Formar patrimônio. No curto prazo, a cotação vai ser influenciada por fatores macroeconômicos que não estão sob o nosso controle, mas se você segurar a ação do BB por muitos anos, você estará exposto ao crescimento da economia brasileira, que acontece mesmo que aos trancos e barrancos; a um dos setores agropecuários mais eficientes do planeta, e ao crescimento do próprio banco, além de ganhar dividendos que são bem interessantes. Inclusive, com a queda da ação, o BB já apresenta uma margem de segurança mais robusta do que com a ação a R$ 30.
Qualquer investimento em ações deve ser feito com o objetivo de formar patrimônio, pois no curto e médio prazo, é impossível fazer qualquer previsão. Se no final de um ano você verificar as projeções de lucratividade que haviam sido feitas pelos analistas no início do ano, você vai ver que eles não acertam.

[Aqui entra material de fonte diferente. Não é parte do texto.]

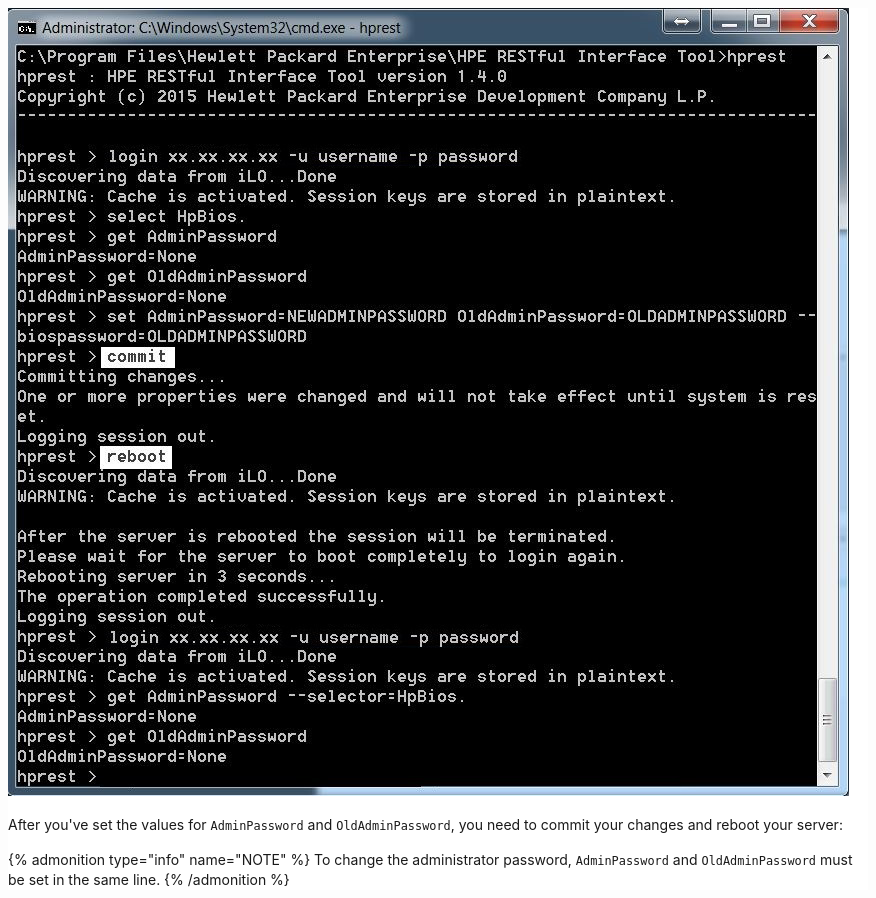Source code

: ![BIOS Password Example 3](images/BIOSPassword_3.png "BIOS Password Example 3")

After you&apos;ve set the values for `AdminPassword` and `OldAdminPassword`, you need to commit your changes and reboot your server:

{% admonition type="info" name="NOTE" %}
To change the administrator password, `AdminPassword` and `OldAdminPassword` must be set in the same line.
{% /admonition %}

Como disse, nós apenas trabalhamos com projeções anuais, e não com as trimestrais que os analistas gostam de fazer, pois o que realmente importa é o retorno ao longo do ciclo, a lucratividade normalizada do banco.
Qual a sua avaliação sobre as perspectivas do BB?
Eu enxergo um ambiente bem desafiador no curto prazo; acho que a gestão, claramente, errou a mão, especialmente na concessão de crédito, e existe a pressão na receita de tarifas das contas correntes, mas o que eu mais gosto no Banco do Brasil é, realmente, o seu posicionamento no agro. Como disse, o agro é um detrator de resultado no curto prazo, mas no longo prazo, ele vai se provar um diferencial competitivo para o banco. Veja que todo ano o agro produz mais com menos capital humano, tempo de produção e área plantada.
O que eu vejo de grande risco para o BB são as questões climáticas. Isso porque, por mais que o agro seja muito produtivo, o aquecimento global pode impactar algumas culturas. Esse é um risco que não deve ser ignorado.
Com a ação sendo negociada com um preço muito abaixo do valor patrimonial e com o banco tendo vantagens competitivas que o Bradesco e o Santander não possuem, com exceção do Itaú, que é um caso à parte, o BB é uma grande oportunidade.
Considerando a conversa que tivemos, você gostaria de acrescentar algum ponto à sua entrevista?
Nós podemos esperar um resultado mais fraco para o 2T25 e até para 2025, mas como a minha cabeça é voltada para como o BB vai estar daqui a 5, 10 anos, e o seu potencial de distribuição de dividendos, eu vejo que a ação terá um retorno muito interessante acima da Selic e da NTB longa.